In an unprecedented move, Wonder Woman 1984 was released simultaneously to theatres and HBO Max.

It is not clear to what degree this affected the Wonder Woman 1984 box office numbers.

Wonder Woman 1984 Box Office Numbers

Wonder Woman 1984 box office numbers were far from impressive. With a production budget of some $200 million, the movie took $46,530,051 domestically and grossed $119,559,196 worldwide at the box office.

The film played to 2,151 theatres in its opening weekend and took $16,701,957 (35.9% of total gross) – a fraction of what the 2017 film took.

Having ranked first in its opening weekend, WW84 held the top spot for a total of 3 weeks – with an average weekend domestic gross of $3,692,861 based on a 12.6 weeks average run per theatre.

Wonder Woman 1984 was released to a total of 32 countries internationally, with the main markets being China (with the largest opening of $18.8 million) with a lifetime gross of $25,500,000, Australia $19,204,042, Taiwan $8,900,000, Brazil $6,900,000, and Mexico $4,959,500.

It’s a Wrap

As speculated by The Hollywood Reporter, industry sources expected Wonder Woman 1984 to lose north of $100 million at the box office.

In reality, you can probably double that number.

Whilst financials are not available for the day-and-date launch on HBO Max – it is unlikely that they mitigated this loss to any large degree.
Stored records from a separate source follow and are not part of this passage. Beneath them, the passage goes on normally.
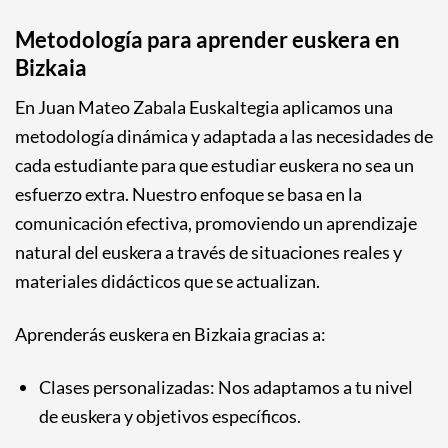
Metodología para aprender euskera en
Bizkaia
En Juan Mateo Zabala Euskaltegia aplicamos una
metodología dinámica y adaptada a las necesidades de
cada estudiante para que estudiar euskera no sea un
esfuerzo extra. Nuestro enfoque se basa en la
comunicación efectiva, promoviendo un aprendizaje
natural del euskera a través de situaciones reales y
materiales didácticos que se actualizan.
Aprenderás euskera en Bizkaia gracias a:
Clases personalizadas: Nos adaptamos a tu nivel
de euskera y objetivos específicos.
In a move that was likely intended as a bid for new subscribers more than anything else.

A number of mid-range titles were being pushed off to streamers during the pandemic – which makes it somewhat surprising that WW84 got a theatrical release at all.

In any normal year, the numbers would be considered atrocious, and they were far from acceptable by normal industry standards.

Clearly, the pandemic took its toll on the Wonder Woman 1984 Box Office numbers – with theatre closers (only 35% of theaters were open) and stay-at-home orders – on what would otherwise have been a run-of-the-mill sequel release. The 2017 film grossed $100 million in its opening weekend – WW84 was never going to come close to that.

That said, the simultaneous release to SVOD cannot of aided a movie that barely limped across the finish line.

A question mark remains over the future direction of movie distribution in the post-pandemic era. Was this move just a product of exceptional circumstances or an indication of a new direction for the industry? Should studios relinquish the generous high-upside revenues of theatrical releases at all?

Even concluding that circumstances forced on studios due to restrictions and consequent changes in consumer behavior were the main driver. The double-dip of box office and SVOD may prove too tempting for studios going forward.

This, combined with the fact that movies typically make the majority of their gross within 38 days, may well lead to ever shorter theatrical windows. Perhaps this is the biggest legacy of an otherwise mundane sequel.